Bookseller One Grand Books has asked celebrities to name the ten titles they’d take to a desert island, and they’ve shared the results with Vulture. Below is Puzzle actress Kelly Macdonald’s list.
After You’d Gone, by Maggie O’Farrell
I love this woman’s writing. I’ve read everything, but this was the first. I finished it in the bath and cried my eyes out. It’s about grief, love, loss … all the big stuff. I went to a book reading of hers with the sole purpose of befriending her. It worked. We text!
Dirt Music, by Tim Winton
I just finished this one. Having never been to Australia, Winton transports you there within a few pages. Western Australia feels like a present day Wild West here — the scorched landscape and its watchful inhabitants. It arouses all your senses. And I want to slather Lu Fox in sunscreen and give him a book and a gentle hug.
Far From the Madding Crowd, by Thomas Hardy
Growing up, we had a set of hardback classics my parents had probably sent away for. I picked this one up when I was about 14. It was the first “grown-up†novel I ever read. I hadn’t expected to understand or even get to the end of it. I was so proud of myself. It was a bit like finishing an entire can of cola all by myself for the first time, but less gassy, obviously.
The Heart Is a Lonely Hunter, by Carson McCullers
Just the title would be enough for me to love this book. I love reading about the South and the motley band of characters that McCullers has drawn; I have a soft spot for the tomboy, Mick Kelly. She’s feisty and feral. There’s a description of her and a bunch of scrappy kids playing at a building site, and that was my childhood; we were never out of those places.
Love, Nina, by Nina Stibbe
This book is a series of letters that a young Nina wrote to her sister back home after she became the live-in babysitter for an astonishingly interesting London family in the 1980s. She’s hilarious about the goings-on. And Alan Bennett was their friend and neighbor. ‘Nuff said.

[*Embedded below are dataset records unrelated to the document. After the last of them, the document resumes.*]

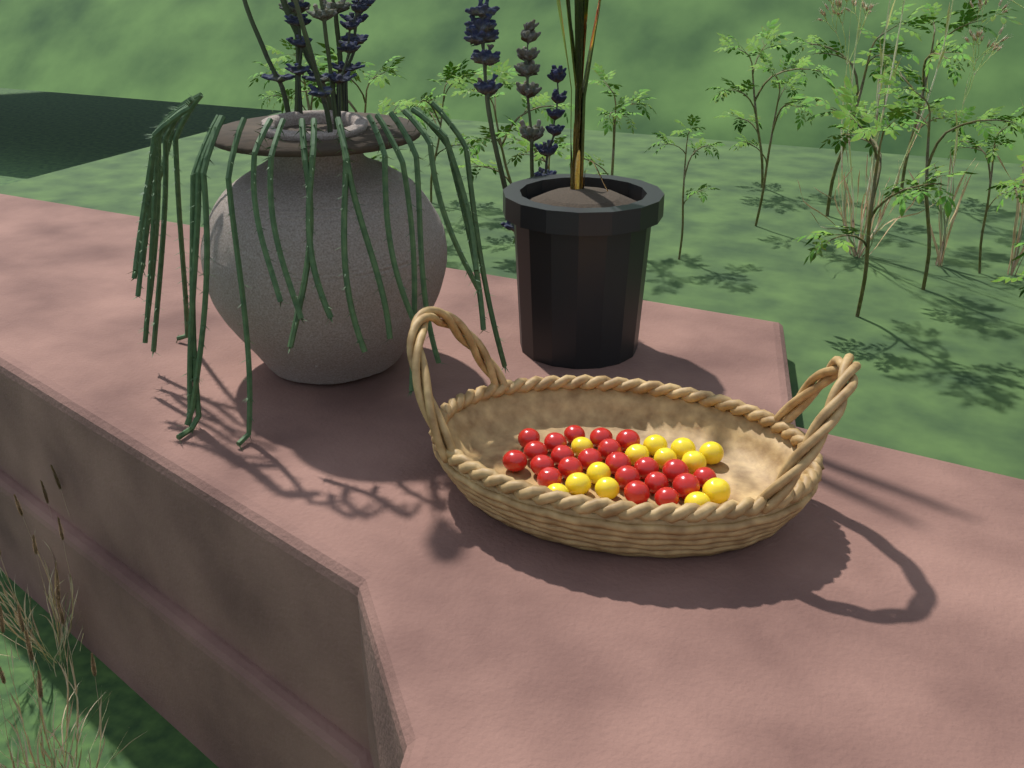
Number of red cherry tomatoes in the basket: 22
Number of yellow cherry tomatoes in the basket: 13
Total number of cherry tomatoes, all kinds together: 35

A Manual for Cleaning Women, by Lucia Berlin
This relates to my Maggie O’Farrell obsession. She recommended Lucia Berlin in an interview I read a few years ago. So, like any good stalker, I checked it out. These stories feel very contemporary. I suppose if I’ve learned anything from reading, it’s that people don’t change very much through the ages. Our personal problems and our joys are entirely relatable, whatever the era. The women Berlin writes about seem entirely real. You can feel them in the room with you. There is humor and real beauty in her words. If I were the underlining type, these books would be heaving with Biro. But I’m no vandal.
Lucia in London & Mapp and Lucia, by E.F. Benson
This book entertained me during a pregnancy. It’s set in a small English village in the 1930s and is a battle of wit and wills between two women. It’s all fêtes and musical soirées and fighting tooth and nail to be top dog. LOL, as they say. My baby got jiggled for days on end with my laughter.
The Pursuit of Love, by Nancy Mitford
I loved this book and couldn’t believe it took me so long to come across it. It’s about growing up and the grown-ups that haven’t quite. Set in a properly upper-class English world that I’ve only ever witnessed in books, I was tickled to read about these kids hiding and conspiring in airing cupboards (just like I did as a kid).
Writing Home, by Alan Bennett
I love having a look at the world through this man’s iconic glasses. Once you read about Miss Shepherd (who lived in a van in his driveway), you will never forget her. He sees what we all see and finds the humor and the pathos in the quiet, everyday moments that make up our lives. Having beetroot for lunch and enjoying a full day of appointments, and then looking in the mirror at home that evening and finding your chin is splashed purple.